12 October 2020

Putting puzzles together

Bioinformatics specialists of St. Petersburg State University have created a new collector for reading the genomes of microbial communities

Employees of the laboratory "Center for Algorithmic Biotechnology" of St. Petersburg State University, as part of a group of Russian and American scientists, have developed a metaFlye collector specializing in the collection of DNA samples of microbial communities. With its help, it is possible to solve a wide range of fundamental and applied tasks, among which is the control of the human treatment process and even the creation of new drugs.

An article about the assembler was published in the prestigious scientific journal Nature Methods (Kolmogorov et al., metaFlye: scalable long-read metagenome assembly using repeat graphs).

Scientists have access to several dozen different assemblers that are being developed in leading bioinformatics laboratories around the world. This diversity is due to the fact that the algorithms underlying the collectors need to be adapted to different types of input data obtained on different types of sequencers, as well as to different organisms. For example, approaches for assembling the genome of bacteria may be completely unsuitable for assembling the human genome and vice versa. In addition, the developers of genomic assemblers are constantly striving to improve their solutions so that their programs work faster, use less memory, and the final assemblies are longer and more accurate than those of competitors.

The new metaFlye collector is used in the assembly of metagenomes, that is, DNA samples of microbial communities obtained from various environments, for example, from the depths of the ocean, soil in a park or human intestines. Receiving the assembly of such a sample, it is possible to determine what kind of organisms are represented in it and how many of them. Using additional assembly analysis, it is often possible to find out what these organisms can eat, how they interact, what substances they synthesize. All this information can be used in the future, for example, to search for new medicines of natural origin, to determine the causes underlying the special fertility of the soil, when checking the course of human treatment and in many other fundamental and applied tasks.

The metaFlye collector is designed for data obtained using the most modern sequencing technology at the moment – long-read sequencing technology. For short-read metagenomic sequencing data (short-read sequencing, or next-generation sequencing, NGS), there are already several collectors used worldwide on the Illumina platform. These include the metaSPAdes collector, developed at the Center for Algorithmic Biotechnology of St. Petersburg State University in 2016. There are also already programs for assembling individual genomes from long readings. The new metaFlye product allows you to take advantage of the new technology for complex metagenomic data. This is the first specialized collector for metagenomes, working with Oxford Nanopore and PacBio technologies.

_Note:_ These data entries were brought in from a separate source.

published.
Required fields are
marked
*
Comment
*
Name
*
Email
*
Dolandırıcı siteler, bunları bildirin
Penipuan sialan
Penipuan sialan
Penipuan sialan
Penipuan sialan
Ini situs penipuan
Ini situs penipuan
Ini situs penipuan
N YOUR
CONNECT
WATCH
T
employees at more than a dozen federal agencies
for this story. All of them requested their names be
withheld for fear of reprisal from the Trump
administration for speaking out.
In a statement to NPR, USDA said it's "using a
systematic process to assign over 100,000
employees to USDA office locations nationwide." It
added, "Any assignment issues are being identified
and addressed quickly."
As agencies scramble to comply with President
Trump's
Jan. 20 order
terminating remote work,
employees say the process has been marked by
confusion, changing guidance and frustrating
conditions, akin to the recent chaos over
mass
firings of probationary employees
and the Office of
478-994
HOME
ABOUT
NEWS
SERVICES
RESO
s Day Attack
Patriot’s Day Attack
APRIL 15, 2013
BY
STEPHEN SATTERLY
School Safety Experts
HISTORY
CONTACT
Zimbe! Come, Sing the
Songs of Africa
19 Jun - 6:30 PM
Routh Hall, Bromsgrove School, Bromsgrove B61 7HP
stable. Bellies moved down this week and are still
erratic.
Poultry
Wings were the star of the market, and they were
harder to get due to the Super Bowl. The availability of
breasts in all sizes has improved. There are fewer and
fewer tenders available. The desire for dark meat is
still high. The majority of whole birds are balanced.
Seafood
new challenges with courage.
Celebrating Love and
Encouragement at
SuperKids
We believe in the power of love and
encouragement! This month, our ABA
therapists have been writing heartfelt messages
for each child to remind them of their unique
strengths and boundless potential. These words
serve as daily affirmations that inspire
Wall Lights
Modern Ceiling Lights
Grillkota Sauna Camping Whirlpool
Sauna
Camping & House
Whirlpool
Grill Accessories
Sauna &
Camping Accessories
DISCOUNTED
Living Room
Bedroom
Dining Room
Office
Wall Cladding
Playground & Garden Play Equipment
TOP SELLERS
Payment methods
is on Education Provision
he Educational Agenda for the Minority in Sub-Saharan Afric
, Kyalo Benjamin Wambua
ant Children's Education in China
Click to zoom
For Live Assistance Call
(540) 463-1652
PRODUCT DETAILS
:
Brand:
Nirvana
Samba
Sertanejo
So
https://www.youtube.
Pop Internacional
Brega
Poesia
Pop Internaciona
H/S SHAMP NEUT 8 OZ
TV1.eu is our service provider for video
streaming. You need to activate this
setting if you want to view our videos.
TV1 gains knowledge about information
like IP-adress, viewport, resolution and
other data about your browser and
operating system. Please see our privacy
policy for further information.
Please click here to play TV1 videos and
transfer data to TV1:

"The incentive to create metaFlye was the lack of a specialized metagenomic collector for the technology of long reads. This technology has already radically changed the whole modern genomic science, we have learned to get much more complete assemblies. For example, with its help, many missing fragments of the human genome were recently read and localized (using the original Flye tool and also with the participation of members of our laboratory). But for metagenomes, such data has just begun to appear, and, of course, they required special tools," notes Mikhail Raiko, one of the authors of the project, senior researcher at the Center for Algorithmic Biotechnology of St. Petersburg State University.

Work on metaFlye began about two years ago. If we count down from the creation of its predecessor, the genomic collector Flye, on the basis of which the new project was implemented, it turns out twice as much – four years.

"In our study published in the journal Nature Methods, we used metaFlye and other collectors to analyze several simulated (that is, computer-generated, without sequencing real DNA) and real metagenomic samples from the gastrointestinal tract of humans, cows and sheep," says another author of the collector, senior researcher at the Center for Algorithmic Biotechnology of St. Petersburg State University Alexey Gurevich. – Perhaps the most interesting is a sample of the sheep microbiome, since it was first obtained and studied in this work, while the initial sequencing data for the other two samples were taken from the work of third-party authors. Thanks to metaFlye, it was possible to collect an order of magnitude more viral genomes and one and a half times more plasmids in this sample than using the best of the existing analog programs. The metaFlye collector is a tool for solving a wide range of tasks that will be available to all researchers working with such data. Of the specific projects carried out in our laboratory, we use a collector to study the composition of the soil of the black taiga – a unique biocenosis of Western Siberia with abnormally high productivity."

Another interesting result was that the genomes of not only bacteria and archaea, but also eukaryotes were collected in the sample. At the same time, bioinformatic analysis showed that almost half of eukaryotic genomic fragments belong to representatives of nematodes, or roundworms. This result fully corresponds to the autopsy report of the animal's corpse, in which signs of a parasitic infection were found.

The publication about metaFlye is the result of a collaboration of 11 Russian and American scientists representing St. Petersburg State University, the University of California in San Diego (UCSD), the Institute of Bioinformatics (St. Petersburg) and American research centers for dairy and meat products. The metaFlye collector itself is mainly developed at UCSD. Its creator and the first author of the publication is Mikhail Kolmogorov, a UCSD postdoc. The scientific director of the project is Pavel Pevsner, UCSD Professor and chief scientific consultant of the Center for Algorithmic Biotechnology of St. Petersburg State University.